WHAT IS BEING ASKED → Write out all of the records precisely. Skip anything that is a picture.

━━ EXCERPTED RECORDS ━━

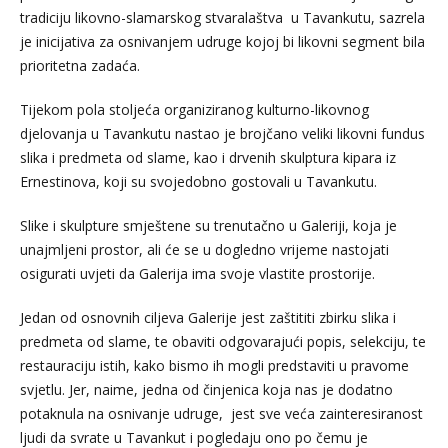
tradiciju likovno-slamarskog stvaralaštva u Tavankutu, sazrela
je inicijativa za osnivanjem udruge kojoj bi likovni segment bila
prioritetna zadaća.
Tijekom pola stoljeća organiziranog kulturno-likovnog
djelovanja u Tavankutu nastao je brojčano veliki likovni fundus
slika i predmeta od slame, kao i drvenih skulptura kipara iz
Ernestinova, koji su svojedobno gostovali u Tavankutu.
Slike i skulpture smještene su trenutačno u Galeriji, koja je
unajmljeni prostor, ali će se u dogledno vrijeme nastojati
osigurati uvjeti da Galerija ima svoje vlastite prostorije.
Jedan od osnovnih ciljeva Galerije jest zaštititi zbirku slika i
predmeta od slame, te obaviti odgovarajući popis, selekciju, te
restauraciju istih, kako bismo ih mogli predstaviti u pravome
svjetlu. Jer, naime, jedna od činjenica koja nas je dodatno
potaknula na osnivanje udruge, jest sve veća zainteresiranost
ljudi da svrate u Tavankut i pogledaju ono po čemu je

━━━

RESULT →
tradiciju likovno-slamarskog stvaralaštva u Tavankutu, sazrela
je inicijativa za osnivanjem udruge kojoj bi likovni segment bila
prioritetna zadaća.
Tijekom pola stoljeća organiziranog kulturno-likovnog
djelovanja u Tavankutu nastao je brojčano veliki likovni fundus
slika i predmeta od slame, kao i drvenih skulptura kipara iz
Ernestinova, koji su svojedobno gostovali u Tavankutu.
Slike i skulpture smještene su trenutačno u Galeriji, koja je
unajmljeni prostor, ali će se u dogledno vrijeme nastojati
osigurati uvjeti da Galerija ima svoje vlastite prostorije.
Jedan od osnovnih ciljeva Galerije jest zaštititi zbirku slika i
predmeta od slame, te obaviti odgovarajući popis, selekciju, te
restauraciju istih, kako bismo ih mogli predstaviti u pravome
svjetlu. Jer, naime, jedna od činjenica koja nas je dodatno
potaknula na osnivanje udruge, jest sve veća zainteresiranost
ljudi da svrate u Tavankut i pogledaju ono po čemu je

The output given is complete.